Öte yandan Husiler, Yemen halkının çektiği acılardan başta Yemen’in meşru hükümeti olmak üzere ABD ve müttefiklerinin sorumlu olduğunu söyledi. ABD merkezli haber kanalı NBC tarafından aktarılan Husilere bağlı medya organlarının haberlerine göre Husiler, 17 Mart 2025 tarihinde 53 kişinin ölümüne ve 98 kişinin yaralanmasına neden olan ABD’nin son saldırılarını ‘suç teşkil eden saldırganlık’ olarak nitelendirdi. Kızıldeniz’deki gemilere ve askeri hedeflere yönelik saldırılarının dış müdahaleye ve Gazze'ye uygulanan kuşatmaya karşı savunma amaçlı bir yanıt olduğunu vurgulayan Husiler, Filistinlilerle dayanışma içinde olduklarını açıkladılar.

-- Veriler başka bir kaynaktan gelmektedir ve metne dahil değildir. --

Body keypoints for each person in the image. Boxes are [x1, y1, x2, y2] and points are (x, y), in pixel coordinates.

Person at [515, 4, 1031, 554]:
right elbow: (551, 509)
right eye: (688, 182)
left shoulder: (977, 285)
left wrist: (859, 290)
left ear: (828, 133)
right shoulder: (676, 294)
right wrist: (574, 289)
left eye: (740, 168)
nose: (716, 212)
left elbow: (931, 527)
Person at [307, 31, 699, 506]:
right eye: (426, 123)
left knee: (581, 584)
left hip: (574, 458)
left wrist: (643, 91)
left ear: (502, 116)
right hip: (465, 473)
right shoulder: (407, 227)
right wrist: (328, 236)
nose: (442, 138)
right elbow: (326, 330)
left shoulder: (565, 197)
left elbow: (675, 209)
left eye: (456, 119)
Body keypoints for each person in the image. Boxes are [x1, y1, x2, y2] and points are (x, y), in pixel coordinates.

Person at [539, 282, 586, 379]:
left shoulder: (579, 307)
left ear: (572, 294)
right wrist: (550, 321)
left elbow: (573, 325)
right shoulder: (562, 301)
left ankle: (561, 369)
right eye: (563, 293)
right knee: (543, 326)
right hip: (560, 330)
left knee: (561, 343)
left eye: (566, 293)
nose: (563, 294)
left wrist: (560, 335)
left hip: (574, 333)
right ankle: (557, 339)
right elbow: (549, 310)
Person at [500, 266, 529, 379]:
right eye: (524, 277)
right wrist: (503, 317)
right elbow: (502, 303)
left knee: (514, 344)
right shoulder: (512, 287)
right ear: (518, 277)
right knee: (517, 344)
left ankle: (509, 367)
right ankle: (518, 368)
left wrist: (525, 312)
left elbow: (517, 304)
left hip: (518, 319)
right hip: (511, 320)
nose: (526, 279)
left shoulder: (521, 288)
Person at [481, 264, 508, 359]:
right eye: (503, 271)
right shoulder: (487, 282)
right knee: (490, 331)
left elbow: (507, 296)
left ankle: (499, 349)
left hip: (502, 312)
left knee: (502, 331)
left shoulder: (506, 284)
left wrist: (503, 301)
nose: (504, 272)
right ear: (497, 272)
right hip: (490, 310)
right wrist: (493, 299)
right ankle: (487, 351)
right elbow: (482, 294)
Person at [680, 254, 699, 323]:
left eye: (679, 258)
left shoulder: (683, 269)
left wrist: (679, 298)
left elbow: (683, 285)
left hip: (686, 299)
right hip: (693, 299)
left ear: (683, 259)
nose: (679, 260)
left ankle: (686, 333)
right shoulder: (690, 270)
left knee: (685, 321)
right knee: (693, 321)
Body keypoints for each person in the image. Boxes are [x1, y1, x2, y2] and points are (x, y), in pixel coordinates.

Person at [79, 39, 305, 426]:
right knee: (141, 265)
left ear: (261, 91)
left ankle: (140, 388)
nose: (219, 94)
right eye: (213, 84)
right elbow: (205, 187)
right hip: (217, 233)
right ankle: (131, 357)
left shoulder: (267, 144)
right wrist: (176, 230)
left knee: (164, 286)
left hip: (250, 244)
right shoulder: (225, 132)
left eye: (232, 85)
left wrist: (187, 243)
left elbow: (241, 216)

Medyada yer alan haberlere göre Husilerin Kızıldeniz’de uluslararası gemilere yönelik saldırıları ülke içindeki popülariteleri ve saflarına savaşçı çekme hızını arttırdı. Uluslararası toplumu kendileriyle etkileşime girmeye zorladılar ve Yemen'in resmi hükümeti olarak tanınmamalarına rağmen popüler bir yankı uyandırdılar. Nüfuzları zayıf olmasına rağmen İsrail'e füze atmalarının ardındaki gizli amaçlarından biri de buydu.

Şarku’l Avsat’ın Independent Arabia’dan çevirdiği habere göre Yemen hükümeti, İran'ı, ‘Birleşmiş Milletler (BM) silah ambargosunu ihlal ederek Husileri İHA ve balistik füzeler gibi çeşitli silahlarla desteklemekle’ suçluyor. Buna karşın İran Devrim Muhafızları Ordusu (DMO) Genel Komutanı Hüseyin Selami, İran medyasına yaptığı açıklamada, Tahran'ın Husilerin kararlarını doğrudan kontrol ettiği iddialarını reddederek Husilerin kararlarını bağımsız bir şekilde aldıklarını vurguladı. Ancak Yemen hükümeti çevreleri İran'ın desteğinin Husilerin eylemlerinin ana kaynağı olduğunda ısrar ediyor.

Yemen hükümeti, ABD'nin hava saldırıları sonucunda Husilerin kontrolündeki limanlarda meydana gelen ağır kayıpların ardından ‘Husiler Yemen'e yıkım getiriyor’ etiketiyle (hashtag) bir sosyal medya kampanyası başlattı. Kampanyanın amacının ‘Husilerin suçlarını ifşa etmek ve ülke kaynaklarına verdikleri zararın boyutlarını ortaya koymak, altyapı ile ekonomik ve sivil tesislerin tahrip edilmesinden ve bunların savaş amacıyla kullanılmasından onları tamamen sorumlu tutmak’ olduğu belirtildi.

Husiler cuma günü, ABD'nin Yemen'in batısındaki Hudeyde ilinde bir petrol ihracatı limanına gece boyunca düzenlediği saldırılarda ölenlerin sayısının 80'e yükseldiğini ve bu sayının Washington'ın bir ay önce başlattığı yoğun hava saldırılarının en ölümcülü olduğunu açıkladılar.

Bu arada saldırılar şiddetlenmeye devam ederken, ABD ile İran arasındaki müzakereler Umman’ın başkenti Maskat'ın ardından Roma'da tüm hızıyla devam ediyor. Basında yer alan haberlerde, İran’ın Dini Lideri Ali Hamaney’in Suudi Arabistan Savunma Bakanı Prens Halid bin Selman'la bölgedeki birçok karmaşık meseleyi görüşmek üzere bir araya gelmesinin ardından gerilimin azalacağına dair umutlar ifade edildi.